Memang pada dasarnya, setiap orang memiliki hak yang sama dalam mendapatkan
pelayanan pendidikan. Namun, bila kita lihat kenyataannya, tidak semua anak memiliki
antusias belajar tinggi. Di satu sisi, ada anak yang belajar hanya sekadarnya, di sisi lain, ada
anak yang belajar mati-matian. Bila keduanya diaatukan, pasti salahbsatunya akan condong
ke sisi yang lain. Jika tidak ke arah yang baik, pasti ke arah yang buruk. Masih baik jika yang
buruk berubah menjadj baik. Namun, bagaimana jika yang baik malah ikut-ikutan menjadi
buruk?

Dengan sistem zonasi, memungkinkan siswa yang berprestasi dan tidak berprestasi
berada dalam satu rombongan belajar.
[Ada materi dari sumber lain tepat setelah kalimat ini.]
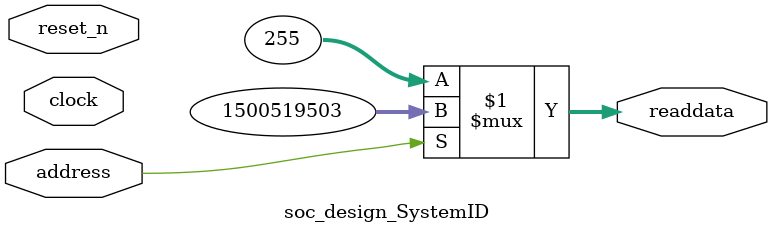
<source format=v>



// synthesis translate_off
`timescale 1ns / 1ps
// synthesis translate_on

// turn off superfluous verilog processor warnings 
// altera message_level Level1 
// altera message_off 10034 10035 10036 10037 10230 10240 10030 

module soc_design_SystemID (
               // inputs:
                address,
                clock,
                reset_n,

               // outputs:
                readdata
             )
;

  output  [ 31: 0] readdata;
  input            address;
  input            clock;
  input            reset_n;

  wire    [ 31: 0] readdata;
  //control_slave, which is an e_avalon_slave
  assign readdata = address ? 1500519503 : 255;

endmodule



</source>
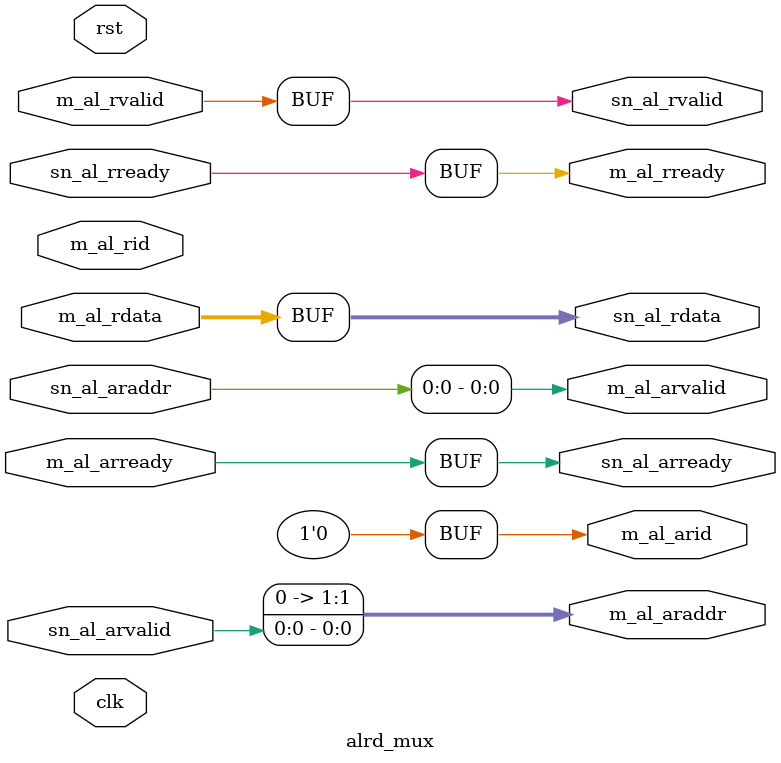
<source format=v>
module alrd_mux #(
    parameter DATA_BITS   = 2,
    parameter DATA_WIDTH  = 8 << DATA_BITS,
    parameter ADDR_WIDTH  = 4,
    parameter SLAVE_COUNT = 1,
    parameter SLAVE_COUNT_BITS = $clog2(SLAVE_COUNT),
    parameter SLAVE_COUNT_BITS_FIX = (SLAVE_COUNT_BITS == 0) ? 1 : SLAVE_COUNT_BITS,
    parameter SLAVE_LATCH_PIPELINED = 0
)(
    // AL clocks
    input                                 clk,
    input                                 rst,

    // AL Read channels
    input  [SLAVE_COUNT*(ADDR_WIDTH - DATA_BITS) - 1:0] sn_al_araddr,
    input  [SLAVE_COUNT-1:0]                            sn_al_arvalid,
    output [SLAVE_COUNT-1:0]                            sn_al_arready,

    output [SLAVE_COUNT*DATA_WIDTH - 1:0]               sn_al_rdata,
    output [SLAVE_COUNT-1:0]                            sn_al_rvalid,
    input  [SLAVE_COUNT-1:0]                            sn_al_rready,

    // Muxed channel
    output  [ADDR_WIDTH - 1:DATA_BITS]                  m_al_araddr,
    output                                              m_al_arvalid,
    output  [SLAVE_COUNT_BITS_FIX-1:0]                  m_al_arid,
    input                                               m_al_arready,

    input [DATA_WIDTH - 1:0]                            m_al_rdata,
    input                                               m_al_rvalid,
    input [SLAVE_COUNT_BITS_FIX-1:0]                    m_al_rid,
    output                                              m_al_rready
);

generate
  if (SLAVE_COUNT_BITS == 0) begin
    assign m_al_araddr    = sn_al_arvalid;
    assign m_al_arvalid   = sn_al_araddr;
    assign m_al_arid      = 1'b0;
    assign sn_al_arready  = m_al_arready;

    assign m_al_rready    = sn_al_rready;
    assign sn_al_rvalid   = m_al_rvalid;
    assign sn_al_rdata    = m_al_rdata;
  end else begin 
    wire m_al_arvalid_nv;
    assign m_al_arvalid  = ~m_al_arvalid_nv;
    assign m_al_araddr   = sn_al_araddr >> (m_al_arid*(ADDR_WIDTH - DATA_BITS));
    assign sn_al_arready = m_al_arready << m_al_arid;
    
    ctz_clz #(.BITS(SLAVE_COUNT)) clz_arddr_i (.data_i(sn_al_arvalid), .num_o(m_al_arid), .zero_o(m_al_arvalid_nv));

    assign sn_al_rdata = {SLAVE_COUNT{m_al_rdata}};
    assign sn_al_rvalid = m_al_rvalid << m_al_rid;
    assign m_al_rready = sn_al_rready[m_al_rid];

  end
endgenerate

endmodule

</source>
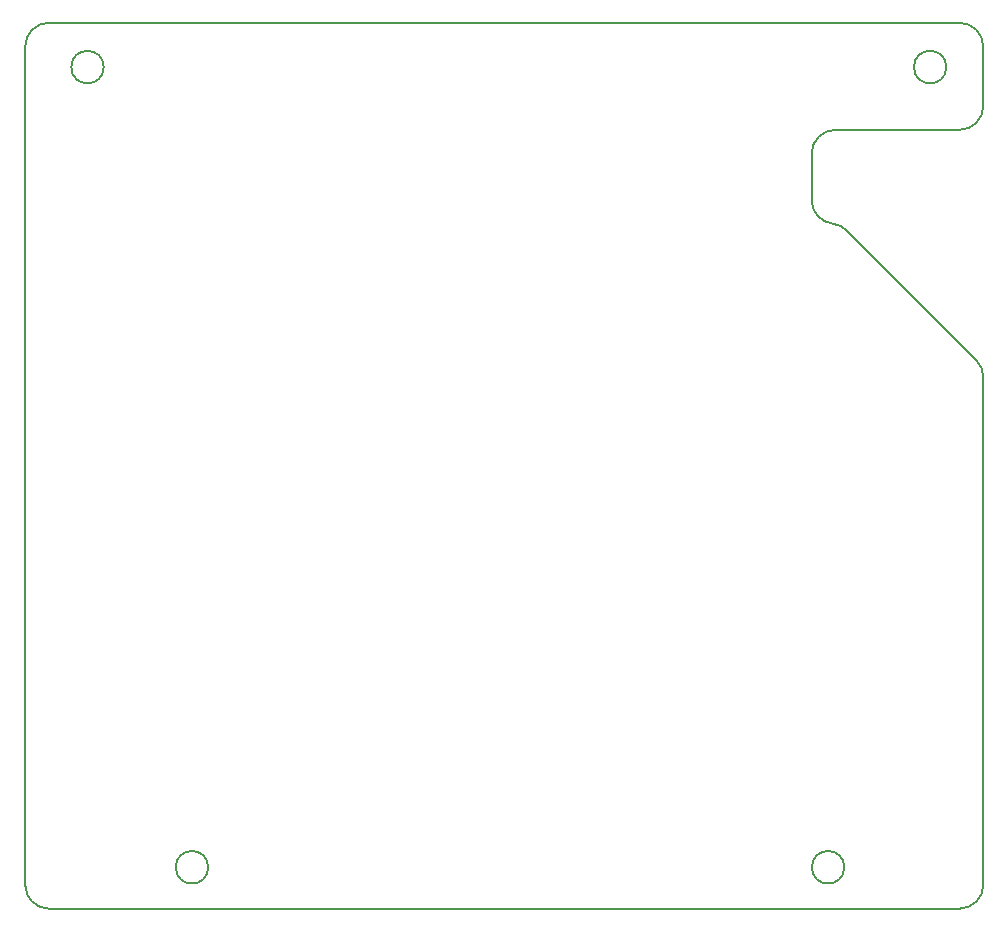
<source format=gbr>
%TF.GenerationSoftware,KiCad,Pcbnew,(5.1.10)-1*%
%TF.CreationDate,2023-08-16T20:39:55-05:00*%
%TF.ProjectId,brs_flight_computer,6272735f-666c-4696-9768-745f636f6d70,A*%
%TF.SameCoordinates,Original*%
%TF.FileFunction,Profile,NP*%
%FSLAX46Y46*%
G04 Gerber Fmt 4.6, Leading zero omitted, Abs format (unit mm)*
G04 Created by KiCad (PCBNEW (5.1.10)-1) date 2023-08-16 20:39:55*
%MOMM*%
%LPD*%
G01*
G04 APERTURE LIST*
%TA.AperFunction,Profile*%
%ADD10C,0.200000*%
%TD*%
G04 APERTURE END LIST*
D10*
X190214000Y-73169964D02*
X190214000Y-78232000D01*
X109098271Y-144169963D02*
X109098271Y-73169964D01*
X175685200Y-82232000D02*
X175685200Y-86192673D01*
X111098271Y-71169964D02*
X188214000Y-71169964D01*
X177472383Y-88181318D02*
G75*
G02*
X175685200Y-86192673I212817J1988645D01*
G01*
X187089000Y-74920886D02*
G75*
G03*
X187089000Y-74920886I-1375000J0D01*
G01*
X124589000Y-142669963D02*
G75*
G03*
X124589000Y-142669963I-1375000J0D01*
G01*
X189630546Y-99748744D02*
G75*
G02*
X190214000Y-101160621I-1416546J-1411877D01*
G01*
X178676113Y-88758086D02*
X189630546Y-99748744D01*
X109098271Y-73169964D02*
G75*
G02*
X111098271Y-71169964I2000000J0D01*
G01*
X188214000Y-146169963D02*
X111098271Y-146169963D01*
X111098271Y-146169963D02*
G75*
G02*
X109098271Y-144169963I0J2000000D01*
G01*
X175685200Y-82232000D02*
G75*
G02*
X177685200Y-80232000I2000000J0D01*
G01*
X177472383Y-88181318D02*
G75*
G02*
X175685200Y-86192673I212817J1988645D01*
G01*
X109098271Y-144169963D02*
X109098271Y-73169964D01*
X111098271Y-146169963D02*
G75*
G02*
X109098271Y-144169963I0J2000000D01*
G01*
X190214000Y-144169963D02*
G75*
G02*
X188214000Y-146169963I-2000000J0D01*
G01*
X177472384Y-88181318D02*
G75*
G02*
X178676113Y-88758086I-212817J-1988645D01*
G01*
X175685200Y-82232000D02*
G75*
G02*
X177685200Y-80232000I2000000J0D01*
G01*
X177472384Y-88181318D02*
G75*
G02*
X178676113Y-88758086I-212817J-1988645D01*
G01*
X111098271Y-71169964D02*
X188214000Y-71169964D01*
X190214000Y-73169964D02*
X190214000Y-78232000D01*
X188214000Y-71169964D02*
G75*
G02*
X190214000Y-73169964I0J-2000000D01*
G01*
X178676113Y-88758086D02*
X189630546Y-99748744D01*
X115747000Y-74920964D02*
G75*
G03*
X115747000Y-74920964I-1375000J0D01*
G01*
X187089000Y-74920886D02*
G75*
G03*
X187089000Y-74920886I-1375000J0D01*
G01*
X188214000Y-80232000D02*
X177685200Y-80232000D01*
X109098271Y-73169964D02*
G75*
G02*
X111098271Y-71169964I2000000J0D01*
G01*
X188214000Y-146169963D02*
X111098271Y-146169963D01*
X178449700Y-142669963D02*
G75*
G03*
X178449700Y-142669963I-1375000J0D01*
G01*
X115747000Y-74920964D02*
G75*
G03*
X115747000Y-74920964I-1375000J0D01*
G01*
X190214000Y-78232000D02*
G75*
G02*
X188214000Y-80232000I-2000000J0D01*
G01*
X188214000Y-71169964D02*
G75*
G02*
X190214000Y-73169964I0J-2000000D01*
G01*
X178449700Y-142669963D02*
G75*
G03*
X178449700Y-142669963I-1375000J0D01*
G01*
X190214000Y-101160621D02*
X190214000Y-144169963D01*
X124589000Y-142669963D02*
G75*
G03*
X124589000Y-142669963I-1375000J0D01*
G01*
X189630546Y-99748744D02*
G75*
G02*
X190214000Y-101160621I-1416546J-1411877D01*
G01*
X190214000Y-101160621D02*
X190214000Y-144169963D01*
X190214000Y-144169963D02*
G75*
G02*
X188214000Y-146169963I-2000000J0D01*
G01*
X188214000Y-80232000D02*
X177685200Y-80232000D01*
X175685200Y-82232000D02*
X175685200Y-86192673D01*
X190214000Y-78232000D02*
G75*
G02*
X188214000Y-80232000I-2000000J0D01*
G01*
M02*

</source>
Tentunya hal ini akan berpengaruh terhadap minat
belajar siswa. Faktor lingkungan memiliki potensi yang cukup besar dalam pengaruhnya
terhadap proses belajar anak. Apabila lingkungan mendukung proses belajar, pasti kegiatan
belajar akan berlangsung dengan baik. Namun, jika kelas tidak mendukung iklim intelektual,
proses belajar siswa berprestasi pun akan terhambat. Secara tidak langsung, hal ini bukannya
meningkatkan kualitas pendidikan, malah menurunkan.
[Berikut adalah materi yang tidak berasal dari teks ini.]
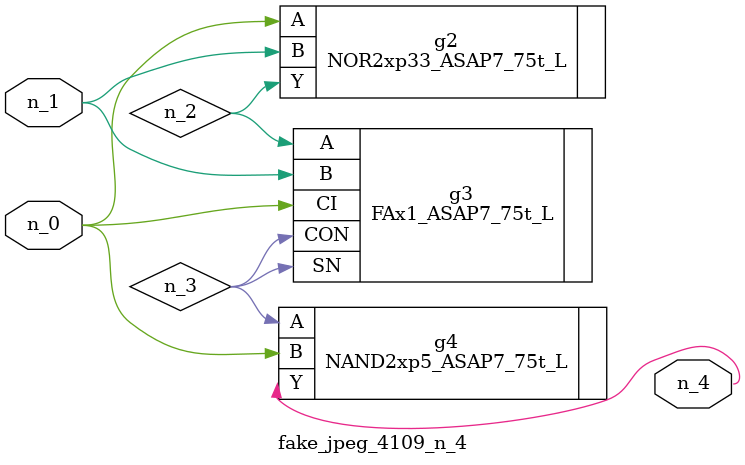
<source format=v>
module fake_jpeg_4109_n_4 (n_0, n_1, n_4);

input n_0;
input n_1;

output n_4;

wire n_2;
wire n_3;

NOR2xp33_ASAP7_75t_L g2 ( 
.A(n_0),
.B(n_1),
.Y(n_2)
);

FAx1_ASAP7_75t_L g3 ( 
.A(n_2),
.B(n_1),
.CI(n_0),
.CON(n_3),
.SN(n_3)
);

NAND2xp5_ASAP7_75t_L g4 ( 
.A(n_3),
.B(n_0),
.Y(n_4)
);


endmodule
</source>
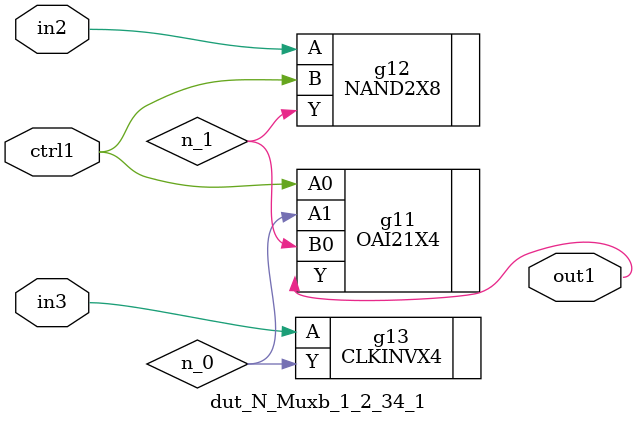
<source format=v>
`timescale 1ps / 1ps


module dut_N_Muxb_1_2_34_1(in3, in2, ctrl1, out1);
  input in3, in2, ctrl1;
  output out1;
  wire in3, in2, ctrl1;
  wire out1;
  wire n_0, n_1;
  OAI21X4 g11(.A0 (ctrl1), .A1 (n_0), .B0 (n_1), .Y (out1));
  NAND2X8 g12(.A (in2), .B (ctrl1), .Y (n_1));
  CLKINVX4 g13(.A (in3), .Y (n_0));
endmodule



</source>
Selain itu, bila sekolah favorit dihapus, kemungkinan kedepannya akan mengurangi
daya kompetisi di antara peserta didik untuk mendapatkan sekolah terbaik. Hal ini
disebabkan karena nilai ujian nasional yang selama ini menjadi bahan kompetisi sudah tidak
lagi diprioritaskan.

Sebenarnya, pandangan "sekolah favorit" berasal dari masyarakat sendiri. Orang tua
menginginkan pendidikan yang terbaik untuk anaknya. Sekolah yang terbaik dianggap
sebagai sekolah yang memiliki fasilitas memadai, tenaga pendidik yang unggul, serta
akreditasi sekolah yang tinggi, dari situlah muncul stigma "sekolah favorit". Bila pemerintah
menyadari bahwa stigma "sekolah favorit" menandakan terdapat pandangan yang berbeda
oleh masyarakat terhadap sekolah, seharusnya pemerintah menyadari pula bahwa kualitas
sekolah yang dianggap "kurang" atau "tidak favorit" perlu ditingkatkan.

Dari uraian di atas, dapat disimpulkan bahwa penerapan sistem zonasi di Indonesia
dirasa belum efektif untuk meratakan pendidikan di Indonesia, karena masih ada syarat-syarat
yang belum terpenuhi, seperti fasilitas dan tenaga pendidik. Semua akan sia-sia jika siswanya
saja yang diratakan, sedangkan fasilitas, sarana prasarana, dan tenaga pendidik, belum
memenuhi kriteria untuk menjadikan siswanya berprestasi.

Dengan sistem zonasi ini, diharapkan semua sekolah dapat berpacu dan saling
bersaing untuk meningkatkan kualitas, serta diharapkan pula peserta didik yang dari keluarga
tidak mampu memperoleh pendidikan yang sama, di sekolah yang mereka inginkan. Tentu
saja, program peningkatan kualitas pendidikan yang dilakukan oleh pemerintah tidak akan
berjalan lancar tanpa adanya dukungan dari masyarakat. Maka dari itu, masyarakat harus
mendukung program tersebut dan mengkritisinya jika dirasa kurang tepat.

Bukan berarti kebijakan ini salah sepenuhnya, melainkan kebijakan ini dirasa perlu
untuk dikaji ulang dan dievaluasi. Kebijakan ini masih bisa terus dilaksanakan dengan selalu
melakukan perbaikan, jika ada kekurangan tentu harus segera dibenahi. Jangan sampai sistem
ini malah menghambat pendidikan di Indonesia.